> **PROBLEM TO SOLVE**: Each line holding the word "primitives" must appear in the answer, copied from the entries.

> **INPUT FOR THIS TASK**:
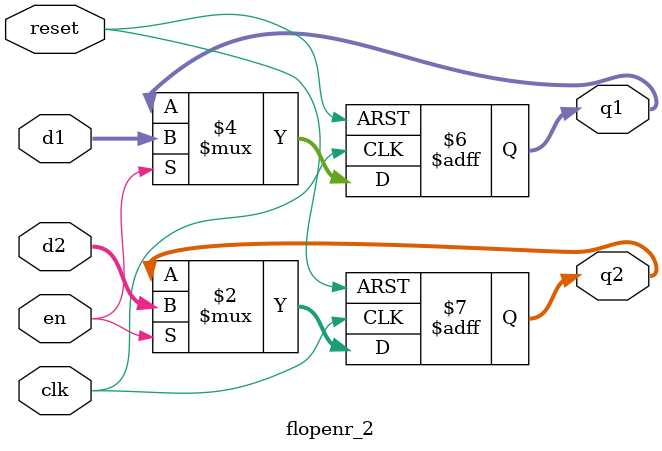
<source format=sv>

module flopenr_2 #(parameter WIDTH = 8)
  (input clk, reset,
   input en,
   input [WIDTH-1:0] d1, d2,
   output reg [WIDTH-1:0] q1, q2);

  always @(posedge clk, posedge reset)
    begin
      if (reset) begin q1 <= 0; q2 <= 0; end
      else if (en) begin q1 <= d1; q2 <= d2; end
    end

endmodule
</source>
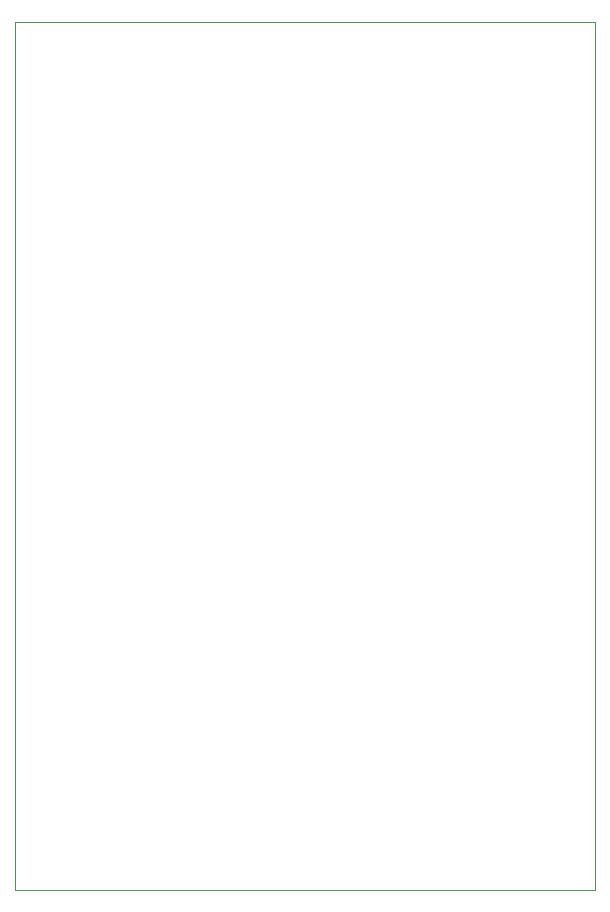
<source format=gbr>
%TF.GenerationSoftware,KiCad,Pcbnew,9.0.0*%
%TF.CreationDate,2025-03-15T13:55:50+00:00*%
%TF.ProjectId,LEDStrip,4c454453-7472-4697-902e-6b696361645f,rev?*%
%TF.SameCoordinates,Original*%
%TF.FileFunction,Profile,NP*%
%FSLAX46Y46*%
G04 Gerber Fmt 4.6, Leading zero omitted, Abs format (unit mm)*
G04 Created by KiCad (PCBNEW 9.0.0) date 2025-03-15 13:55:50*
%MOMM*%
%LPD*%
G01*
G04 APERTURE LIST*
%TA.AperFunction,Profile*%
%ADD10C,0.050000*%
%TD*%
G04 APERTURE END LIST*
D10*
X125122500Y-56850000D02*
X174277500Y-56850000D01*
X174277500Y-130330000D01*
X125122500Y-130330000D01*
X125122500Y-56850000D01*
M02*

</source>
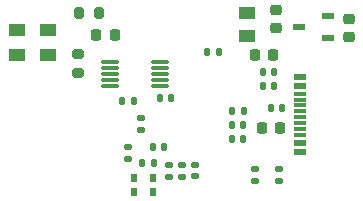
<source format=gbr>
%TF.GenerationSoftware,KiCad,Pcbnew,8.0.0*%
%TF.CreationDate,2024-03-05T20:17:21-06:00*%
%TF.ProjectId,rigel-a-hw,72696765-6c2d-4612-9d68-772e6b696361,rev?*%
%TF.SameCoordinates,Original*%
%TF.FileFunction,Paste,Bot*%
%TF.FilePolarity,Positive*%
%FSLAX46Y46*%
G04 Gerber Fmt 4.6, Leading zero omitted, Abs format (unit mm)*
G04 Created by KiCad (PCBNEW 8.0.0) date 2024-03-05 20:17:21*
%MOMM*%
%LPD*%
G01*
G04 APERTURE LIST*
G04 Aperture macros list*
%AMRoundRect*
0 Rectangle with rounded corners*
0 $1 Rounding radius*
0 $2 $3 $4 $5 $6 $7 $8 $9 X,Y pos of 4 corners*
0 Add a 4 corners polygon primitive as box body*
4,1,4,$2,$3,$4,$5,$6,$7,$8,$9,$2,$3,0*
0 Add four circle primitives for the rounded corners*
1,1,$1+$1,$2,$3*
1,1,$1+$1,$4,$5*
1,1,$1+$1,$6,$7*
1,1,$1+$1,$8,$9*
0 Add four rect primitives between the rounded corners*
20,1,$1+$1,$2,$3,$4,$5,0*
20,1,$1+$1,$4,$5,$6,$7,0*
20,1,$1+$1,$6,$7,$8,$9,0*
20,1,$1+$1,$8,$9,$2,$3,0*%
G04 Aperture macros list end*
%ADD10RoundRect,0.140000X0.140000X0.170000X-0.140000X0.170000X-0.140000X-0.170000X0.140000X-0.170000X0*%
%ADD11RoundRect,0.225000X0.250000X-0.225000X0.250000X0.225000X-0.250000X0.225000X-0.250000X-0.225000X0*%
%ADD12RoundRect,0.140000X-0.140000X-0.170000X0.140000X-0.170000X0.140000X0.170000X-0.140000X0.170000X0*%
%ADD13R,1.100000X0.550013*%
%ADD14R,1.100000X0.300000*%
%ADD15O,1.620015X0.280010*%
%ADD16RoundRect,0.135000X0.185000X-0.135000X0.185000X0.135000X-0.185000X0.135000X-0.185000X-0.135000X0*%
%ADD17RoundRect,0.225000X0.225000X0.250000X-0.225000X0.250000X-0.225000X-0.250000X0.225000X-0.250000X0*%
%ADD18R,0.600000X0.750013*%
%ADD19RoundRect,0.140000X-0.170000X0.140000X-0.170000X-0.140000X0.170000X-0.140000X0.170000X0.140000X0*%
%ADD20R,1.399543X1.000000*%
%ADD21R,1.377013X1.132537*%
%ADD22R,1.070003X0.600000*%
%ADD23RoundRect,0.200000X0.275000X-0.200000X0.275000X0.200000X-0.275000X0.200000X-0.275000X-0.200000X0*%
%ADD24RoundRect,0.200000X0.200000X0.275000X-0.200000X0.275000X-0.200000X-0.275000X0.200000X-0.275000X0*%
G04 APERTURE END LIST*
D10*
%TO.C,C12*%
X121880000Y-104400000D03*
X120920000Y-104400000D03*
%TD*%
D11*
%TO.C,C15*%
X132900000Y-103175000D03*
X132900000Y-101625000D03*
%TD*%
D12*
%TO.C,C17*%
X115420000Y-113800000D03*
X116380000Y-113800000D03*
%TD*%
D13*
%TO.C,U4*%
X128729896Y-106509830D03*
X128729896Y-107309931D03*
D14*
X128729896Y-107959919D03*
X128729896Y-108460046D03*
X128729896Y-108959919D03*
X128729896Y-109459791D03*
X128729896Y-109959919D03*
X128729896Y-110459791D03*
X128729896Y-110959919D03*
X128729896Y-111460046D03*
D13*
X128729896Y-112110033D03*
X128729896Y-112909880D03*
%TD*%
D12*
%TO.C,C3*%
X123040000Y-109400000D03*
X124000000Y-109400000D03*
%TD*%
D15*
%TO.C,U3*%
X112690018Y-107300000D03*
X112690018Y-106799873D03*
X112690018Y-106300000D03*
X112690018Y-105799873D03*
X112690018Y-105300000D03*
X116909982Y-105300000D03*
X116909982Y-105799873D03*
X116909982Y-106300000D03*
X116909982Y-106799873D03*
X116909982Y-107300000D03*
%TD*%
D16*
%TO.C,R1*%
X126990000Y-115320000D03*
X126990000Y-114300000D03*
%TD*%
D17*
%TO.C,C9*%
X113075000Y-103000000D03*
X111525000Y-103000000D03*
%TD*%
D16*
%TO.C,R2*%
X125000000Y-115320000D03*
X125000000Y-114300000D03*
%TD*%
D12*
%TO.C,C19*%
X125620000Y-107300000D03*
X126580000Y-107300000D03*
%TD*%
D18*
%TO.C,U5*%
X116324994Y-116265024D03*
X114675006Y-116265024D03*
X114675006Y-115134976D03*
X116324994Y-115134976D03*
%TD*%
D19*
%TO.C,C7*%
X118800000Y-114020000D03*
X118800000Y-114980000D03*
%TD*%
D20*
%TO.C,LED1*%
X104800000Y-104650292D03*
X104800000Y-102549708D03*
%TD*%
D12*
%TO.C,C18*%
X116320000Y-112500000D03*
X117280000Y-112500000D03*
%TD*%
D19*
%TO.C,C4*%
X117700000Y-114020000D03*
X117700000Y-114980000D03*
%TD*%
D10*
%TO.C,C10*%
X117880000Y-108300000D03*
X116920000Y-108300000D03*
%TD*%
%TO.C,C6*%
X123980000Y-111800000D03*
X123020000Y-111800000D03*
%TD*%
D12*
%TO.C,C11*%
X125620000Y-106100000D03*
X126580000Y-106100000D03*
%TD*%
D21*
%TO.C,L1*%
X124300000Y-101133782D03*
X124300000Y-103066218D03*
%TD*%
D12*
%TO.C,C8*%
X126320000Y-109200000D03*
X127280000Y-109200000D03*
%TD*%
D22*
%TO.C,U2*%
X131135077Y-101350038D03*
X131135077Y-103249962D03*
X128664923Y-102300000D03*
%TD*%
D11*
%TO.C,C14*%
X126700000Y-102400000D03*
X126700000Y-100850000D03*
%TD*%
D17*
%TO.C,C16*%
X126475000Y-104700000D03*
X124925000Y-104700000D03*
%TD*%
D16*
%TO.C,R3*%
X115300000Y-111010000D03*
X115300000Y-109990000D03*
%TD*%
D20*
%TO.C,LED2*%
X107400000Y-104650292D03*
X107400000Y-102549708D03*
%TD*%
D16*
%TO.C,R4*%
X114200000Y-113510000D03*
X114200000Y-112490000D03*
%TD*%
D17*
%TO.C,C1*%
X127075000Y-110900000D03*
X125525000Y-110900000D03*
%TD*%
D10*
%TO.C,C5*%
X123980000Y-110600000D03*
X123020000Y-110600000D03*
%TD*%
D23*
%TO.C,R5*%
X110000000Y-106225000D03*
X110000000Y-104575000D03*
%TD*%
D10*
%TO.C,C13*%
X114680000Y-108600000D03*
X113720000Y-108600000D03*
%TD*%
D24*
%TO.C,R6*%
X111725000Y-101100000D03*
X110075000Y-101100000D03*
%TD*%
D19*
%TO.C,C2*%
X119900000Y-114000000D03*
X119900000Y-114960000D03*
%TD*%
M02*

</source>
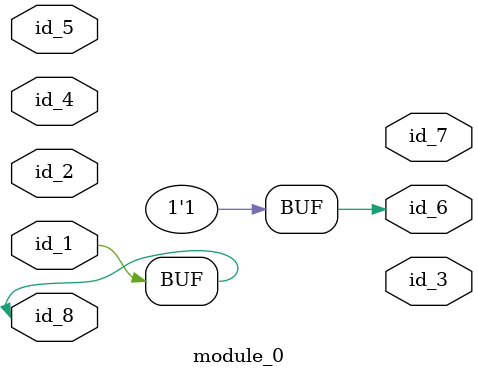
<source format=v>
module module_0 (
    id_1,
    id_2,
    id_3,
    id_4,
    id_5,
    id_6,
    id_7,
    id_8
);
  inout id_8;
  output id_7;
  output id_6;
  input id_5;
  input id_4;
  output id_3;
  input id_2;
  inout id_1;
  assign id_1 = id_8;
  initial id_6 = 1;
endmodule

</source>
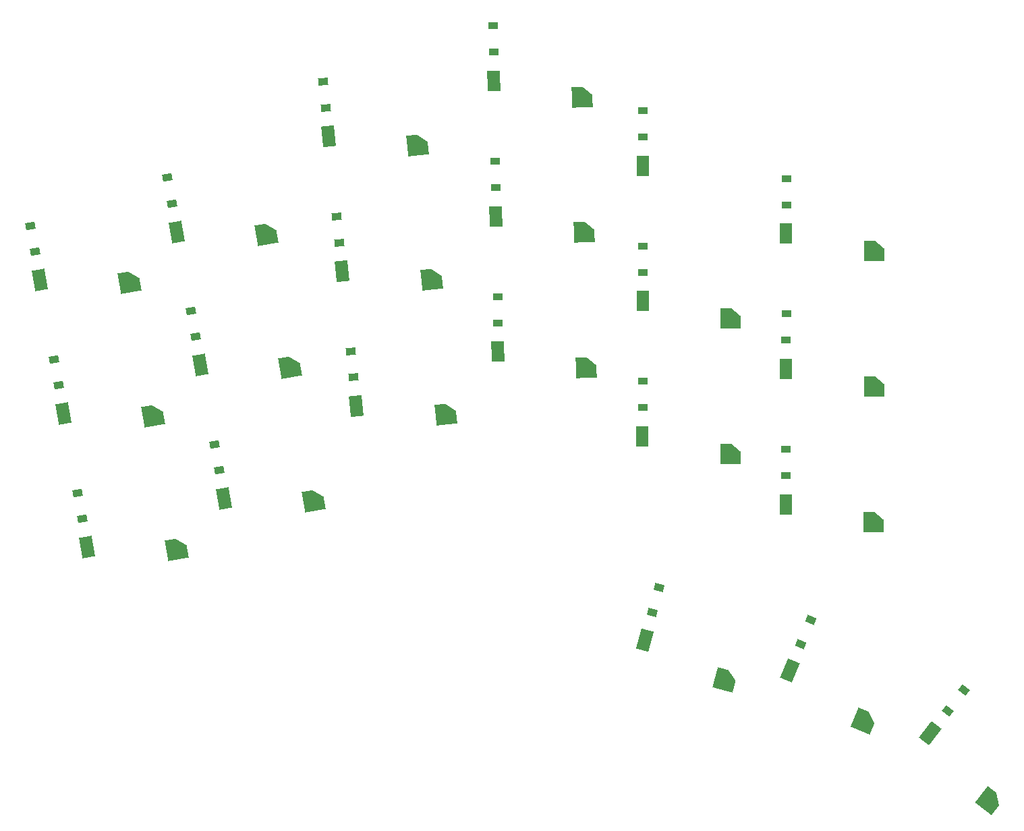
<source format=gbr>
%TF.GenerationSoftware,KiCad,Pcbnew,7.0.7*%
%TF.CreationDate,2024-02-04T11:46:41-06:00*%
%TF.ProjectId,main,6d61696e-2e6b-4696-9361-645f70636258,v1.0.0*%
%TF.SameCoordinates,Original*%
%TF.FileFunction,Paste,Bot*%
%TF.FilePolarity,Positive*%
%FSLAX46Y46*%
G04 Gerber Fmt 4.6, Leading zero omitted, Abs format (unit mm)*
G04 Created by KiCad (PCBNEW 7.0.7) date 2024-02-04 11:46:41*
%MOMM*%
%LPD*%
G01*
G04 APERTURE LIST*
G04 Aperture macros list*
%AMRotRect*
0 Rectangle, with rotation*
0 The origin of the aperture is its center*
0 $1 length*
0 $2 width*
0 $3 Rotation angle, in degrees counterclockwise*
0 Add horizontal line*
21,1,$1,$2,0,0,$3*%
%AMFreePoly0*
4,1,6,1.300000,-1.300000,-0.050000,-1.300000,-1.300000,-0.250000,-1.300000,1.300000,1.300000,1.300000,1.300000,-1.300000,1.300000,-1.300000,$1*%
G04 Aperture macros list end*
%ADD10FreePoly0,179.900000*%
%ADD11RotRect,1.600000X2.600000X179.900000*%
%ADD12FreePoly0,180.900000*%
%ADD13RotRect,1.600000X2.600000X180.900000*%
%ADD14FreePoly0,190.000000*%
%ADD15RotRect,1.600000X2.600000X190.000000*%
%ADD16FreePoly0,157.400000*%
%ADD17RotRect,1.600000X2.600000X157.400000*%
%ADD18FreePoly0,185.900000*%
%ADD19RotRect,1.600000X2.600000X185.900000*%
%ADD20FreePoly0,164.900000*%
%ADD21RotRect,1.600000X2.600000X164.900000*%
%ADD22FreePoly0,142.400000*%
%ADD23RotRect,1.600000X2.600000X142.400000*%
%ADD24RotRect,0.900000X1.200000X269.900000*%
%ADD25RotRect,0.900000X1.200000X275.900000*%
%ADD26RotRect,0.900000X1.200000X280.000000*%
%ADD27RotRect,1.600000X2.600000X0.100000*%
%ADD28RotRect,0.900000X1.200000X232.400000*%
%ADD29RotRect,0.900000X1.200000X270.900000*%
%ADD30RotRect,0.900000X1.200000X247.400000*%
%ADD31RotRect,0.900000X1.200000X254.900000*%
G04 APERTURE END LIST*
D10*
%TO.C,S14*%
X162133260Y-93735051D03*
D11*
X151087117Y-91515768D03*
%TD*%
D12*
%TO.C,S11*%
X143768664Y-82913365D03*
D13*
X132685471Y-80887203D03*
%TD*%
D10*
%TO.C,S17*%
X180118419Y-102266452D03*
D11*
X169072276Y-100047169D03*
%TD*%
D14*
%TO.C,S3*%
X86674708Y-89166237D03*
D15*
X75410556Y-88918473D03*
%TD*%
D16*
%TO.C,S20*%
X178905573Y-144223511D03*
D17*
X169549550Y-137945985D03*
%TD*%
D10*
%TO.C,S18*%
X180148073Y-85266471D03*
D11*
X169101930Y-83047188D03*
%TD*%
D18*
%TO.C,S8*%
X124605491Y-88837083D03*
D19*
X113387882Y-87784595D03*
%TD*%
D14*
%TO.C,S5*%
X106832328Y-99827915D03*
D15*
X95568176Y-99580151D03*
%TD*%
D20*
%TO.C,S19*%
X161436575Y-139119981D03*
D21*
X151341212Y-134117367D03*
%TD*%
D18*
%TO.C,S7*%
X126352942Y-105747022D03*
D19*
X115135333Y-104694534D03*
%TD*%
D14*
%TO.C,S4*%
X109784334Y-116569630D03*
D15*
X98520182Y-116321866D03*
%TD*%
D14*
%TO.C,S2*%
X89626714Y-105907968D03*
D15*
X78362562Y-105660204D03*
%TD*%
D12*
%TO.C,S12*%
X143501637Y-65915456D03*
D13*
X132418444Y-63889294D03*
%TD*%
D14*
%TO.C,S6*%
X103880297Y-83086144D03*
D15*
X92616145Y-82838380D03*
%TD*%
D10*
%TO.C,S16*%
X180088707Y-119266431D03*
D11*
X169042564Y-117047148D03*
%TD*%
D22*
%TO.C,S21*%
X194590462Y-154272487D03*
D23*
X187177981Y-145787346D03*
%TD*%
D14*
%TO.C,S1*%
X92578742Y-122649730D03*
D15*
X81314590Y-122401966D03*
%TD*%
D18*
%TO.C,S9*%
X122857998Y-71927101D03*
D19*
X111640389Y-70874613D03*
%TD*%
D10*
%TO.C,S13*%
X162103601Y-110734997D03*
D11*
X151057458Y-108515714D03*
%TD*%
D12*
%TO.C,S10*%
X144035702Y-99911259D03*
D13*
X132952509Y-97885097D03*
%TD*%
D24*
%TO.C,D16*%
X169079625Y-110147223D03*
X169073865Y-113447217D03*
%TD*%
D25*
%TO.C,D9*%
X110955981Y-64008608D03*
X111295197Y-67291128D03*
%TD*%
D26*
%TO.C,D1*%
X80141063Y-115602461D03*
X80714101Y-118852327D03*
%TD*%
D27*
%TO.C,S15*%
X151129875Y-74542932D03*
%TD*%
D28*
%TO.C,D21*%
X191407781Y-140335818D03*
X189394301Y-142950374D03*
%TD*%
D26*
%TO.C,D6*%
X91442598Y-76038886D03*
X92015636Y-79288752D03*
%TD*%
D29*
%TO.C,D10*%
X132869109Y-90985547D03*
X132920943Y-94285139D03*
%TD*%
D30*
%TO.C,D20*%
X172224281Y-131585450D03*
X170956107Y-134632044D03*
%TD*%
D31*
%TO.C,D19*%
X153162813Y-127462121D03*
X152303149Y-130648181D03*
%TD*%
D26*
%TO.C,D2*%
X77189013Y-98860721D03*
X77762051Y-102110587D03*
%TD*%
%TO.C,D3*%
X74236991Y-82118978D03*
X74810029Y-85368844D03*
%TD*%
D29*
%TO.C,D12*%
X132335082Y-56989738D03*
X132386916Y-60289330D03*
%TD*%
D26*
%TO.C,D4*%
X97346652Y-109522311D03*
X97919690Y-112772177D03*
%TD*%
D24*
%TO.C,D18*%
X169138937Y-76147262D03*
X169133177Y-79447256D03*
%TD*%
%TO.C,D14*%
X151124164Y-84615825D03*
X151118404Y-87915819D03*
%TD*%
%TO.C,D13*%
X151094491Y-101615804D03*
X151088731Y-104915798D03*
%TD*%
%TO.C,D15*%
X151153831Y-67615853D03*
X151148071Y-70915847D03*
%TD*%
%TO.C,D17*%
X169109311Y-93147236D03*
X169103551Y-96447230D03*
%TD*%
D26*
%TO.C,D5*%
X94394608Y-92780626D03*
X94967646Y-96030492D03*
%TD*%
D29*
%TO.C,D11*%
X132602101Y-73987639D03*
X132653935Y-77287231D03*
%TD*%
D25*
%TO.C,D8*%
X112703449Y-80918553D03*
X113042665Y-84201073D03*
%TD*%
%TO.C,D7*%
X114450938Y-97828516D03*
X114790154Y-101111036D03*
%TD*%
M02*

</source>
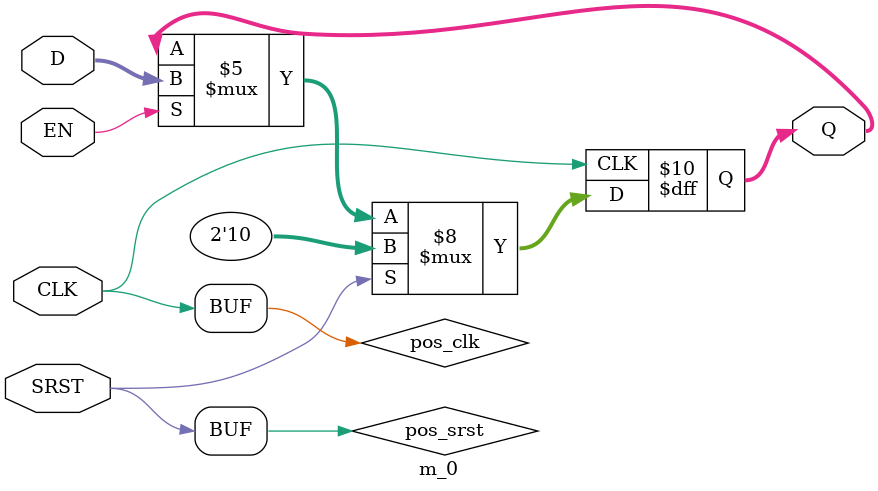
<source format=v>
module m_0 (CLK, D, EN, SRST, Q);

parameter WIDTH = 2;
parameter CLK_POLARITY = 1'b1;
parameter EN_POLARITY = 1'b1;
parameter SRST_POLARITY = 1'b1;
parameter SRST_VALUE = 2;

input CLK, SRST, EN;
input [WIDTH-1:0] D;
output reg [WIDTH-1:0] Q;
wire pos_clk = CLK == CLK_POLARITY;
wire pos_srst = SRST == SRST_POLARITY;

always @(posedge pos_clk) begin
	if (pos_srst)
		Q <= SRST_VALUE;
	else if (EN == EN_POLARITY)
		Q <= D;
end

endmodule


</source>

> **SOLUTION TO THIS EXERCISE**:
0 Add four circle primitives for the rounded corners*
0 Add four rect primitives between the rounded corners*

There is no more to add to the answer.